Earlier this week, Vermont senator and presidential candidate Bernie Sanders released his Family Values Agenda, a package of policy proposals aimed at expanding employees’ rights to paid time off. The agenda, which includes paid leave for sickness, vacations, and newborns, is the only program of its type announced so far by any candidate in the nascent presidential contest. If implemented, it would represent a significant leap forward for the United States—but only take us halfway to where we need to be.
Sanders’ family benefits package has three parts to it, only one of which is, strictly speaking, new. The first part is an endorsement of Senator Kirsten Gillibrand’s FAMILY Act, which levies a small payroll tax to fund twelve weeks of publicly financed, job-protected paid leave for parents of newborns. Under the FAMILY Act, parents would receive welfare payments equal to 66 percent of their prior pay to allow them to support themselves while caring for and bonding with their babies. Sanders has long supported the FAMILY Act.
The second part is an endorsement of Senator Patty Murray’s Healthy Families Act, which mandates that employers provide earned sick leave for their employees. Under the existing legislation, employers would be required to provide a minimum of one hour of earned sick leave for every 30 hours worked, up to seven days of paid sick leave per year. In effect, the bill mandates that employers provide around 3 percent of employee compensation in the form of sick leave. Sanders has long supported the FAMILY Act, too.

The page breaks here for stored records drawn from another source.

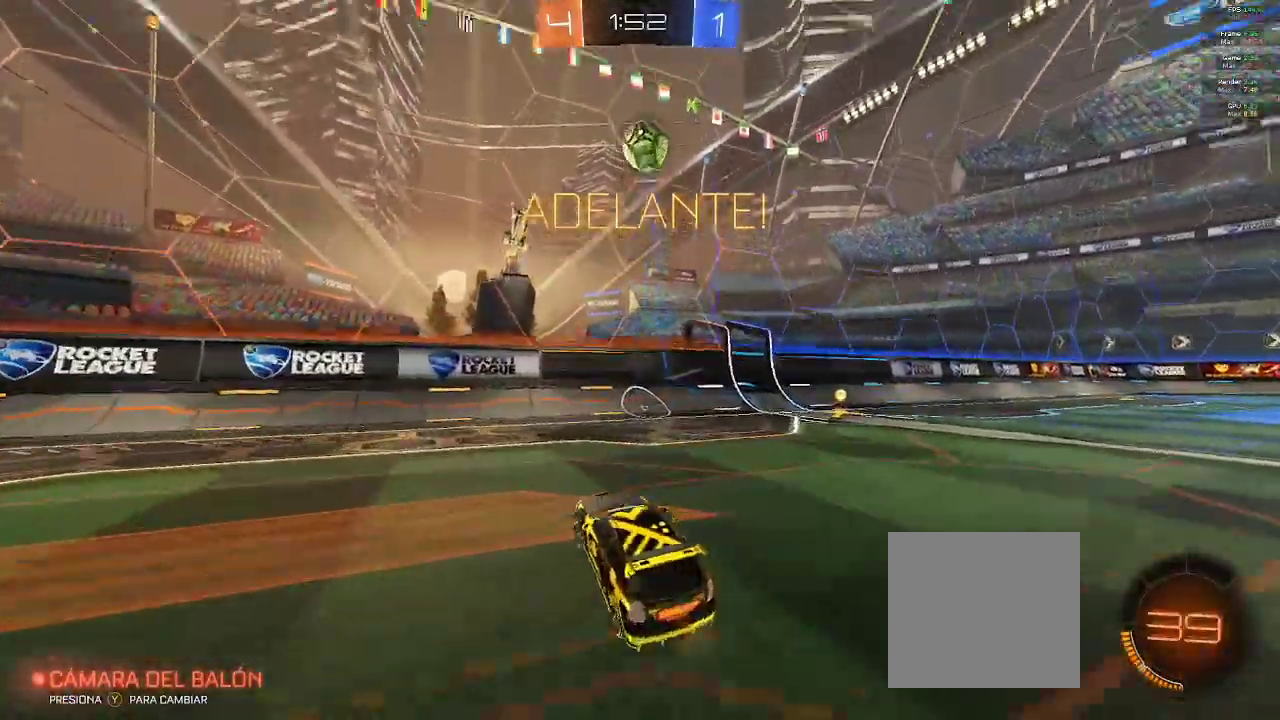
{"buttons": ["R2"], "left_stick": "left", "right_stick": "center", "events": [[133, "B", "down"], [217, "B", "up"]]}
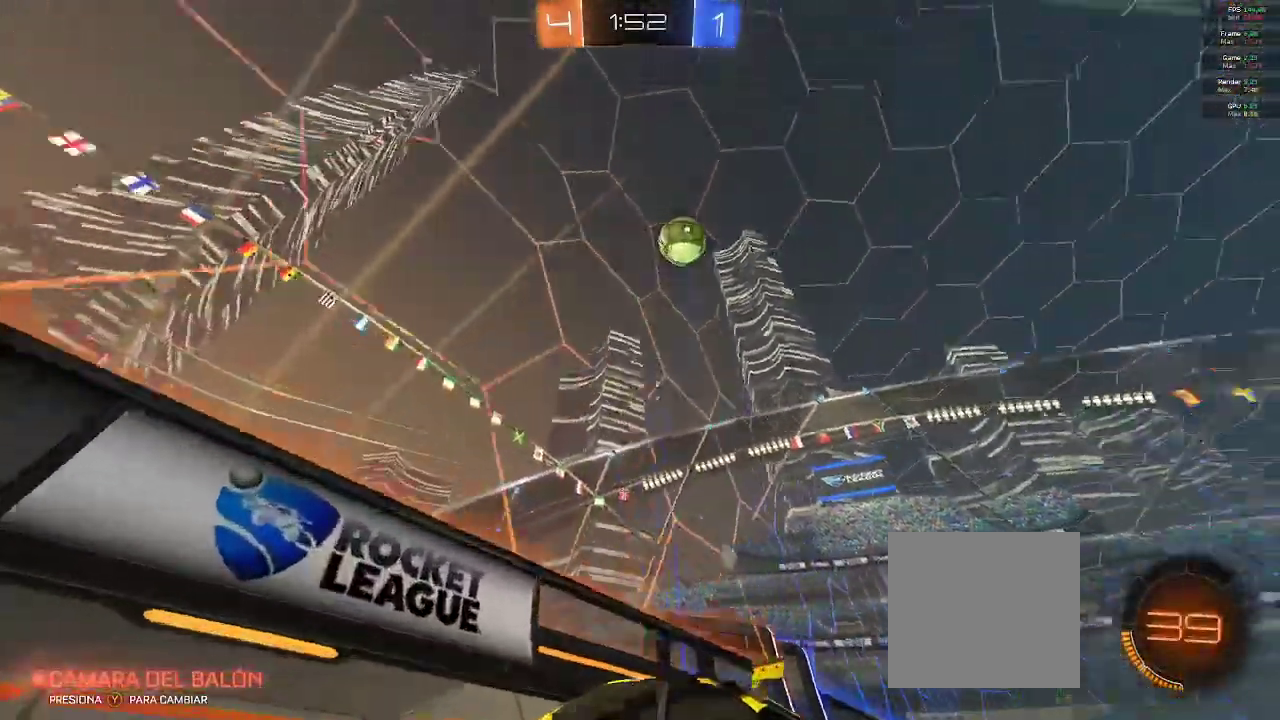
{"buttons": ["R2"], "left_stick": "left", "right_stick": "center", "events": []}
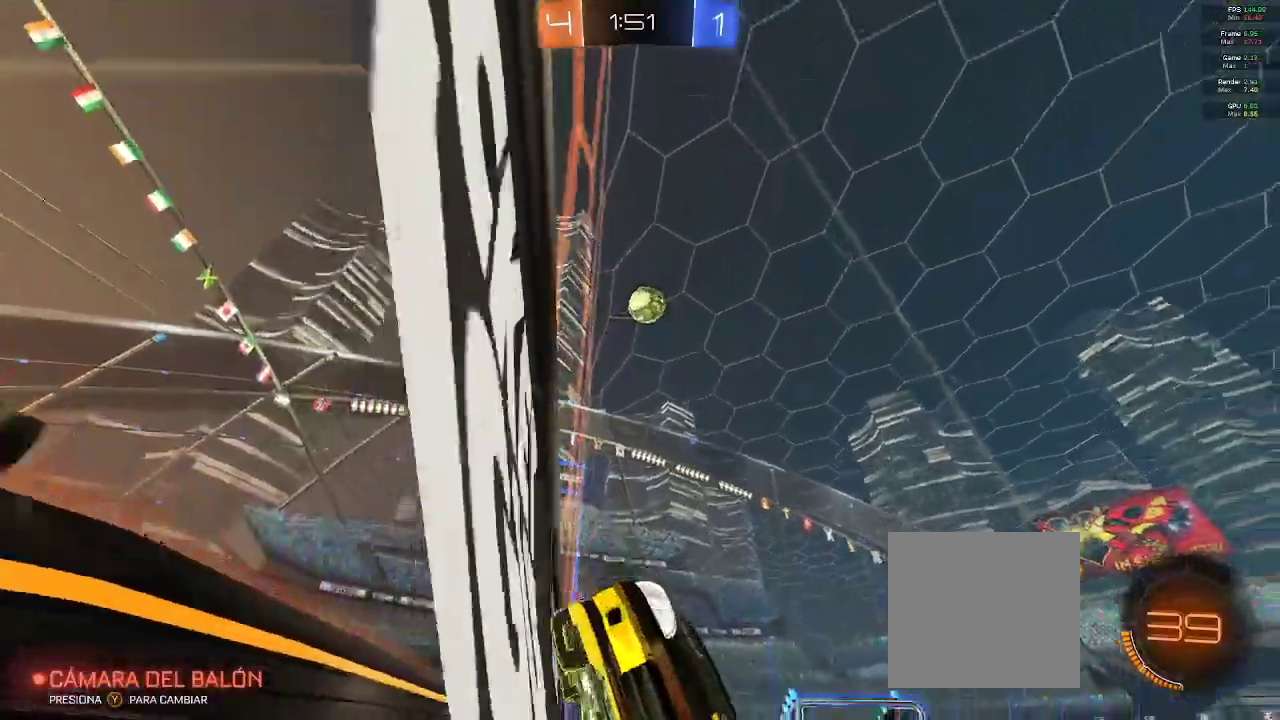
{"buttons": ["B", "R2"], "left_stick": "center", "right_stick": "center", "events": [[17, "Y", "down"], [117, "Y", "up"], [183, "B", "down"], [333, "left_stick", "center"]]}
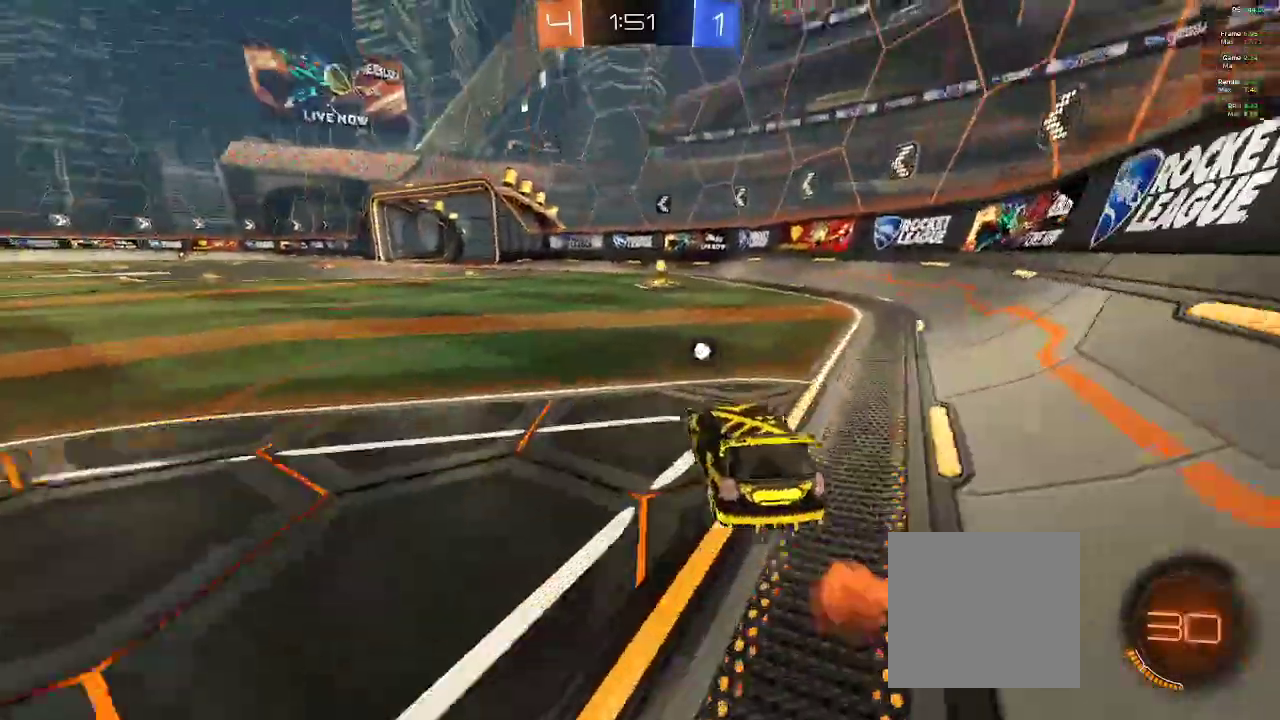
{"buttons": ["X", "R2"], "left_stick": "left", "right_stick": "center", "events": [[33, "B", "up"], [317, "Y", "down"], [400, "Y", "up"], [467, "left_stick", "left"], [500, "X", "down"]]}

The final part, and the only new part, is the Guaranteed Paid Vacation Act, which would mandate that employers provide 10 days of paid vacation for all employees that have worked under the employer for at least a year. This mandate would significantly increase minimum vacation leave from the current level—zero days—but it would still lag many other countries like France (30 days) and the Nordic countries (25 days).
While paid leave from work is an integral part of healthy family life, much more must be done to support the needs of working families. Specifically, a robust family benefit regime should include the smoothing over of child-rearing costs, which are enormously high and hit families the hardest early in their careers when they are least able to afford them. In practice, this means extending child-care benefits to all parents of children below school age and providing families with a monthly per-child cash benefit.
One of the fundamental problems of modern capitalist economies is that they provide families the least amount of market income when they are at peak fertility. The average woman gives birth to her first child at age 26, which is just one year into what economists refer to as the prime working years (ages 25-54). This means that families of young children are at the bottom of the career ladder right at the time as they are saddled with $10,000 or more in annual child-related costs. In some states, day care alone can cost that much.
For a huge portion of the young parent population, these costs are simply unaffordable. According to my own calculations of the American Community Survey, 40 percent of children between the ages of zero and two have family incomes below $40,000 per year, and 20 percent have family incomes below $20,000 per year. These family incomes grow 30 to 60 percent by the time the child reaches 17, but that does nothing to help a family afford the sky-high costs of childcare and other child-related expenses when they are still young and relatively poor.
Just as we don’t expect families of children between the ages of five and 17 to be able to shell out the $12,500 per kid that it takes to care for and educate a child from kindergarten through the twelfth grade, we shouldn’t expect families of children between the ages of zero and four to be able to shell out a similar sum of money for daycare. Public child care benefits, whether provided through subsidized day care centers, directly to families, or through some hybrid of the two, are the only way to correct this income distribution problem.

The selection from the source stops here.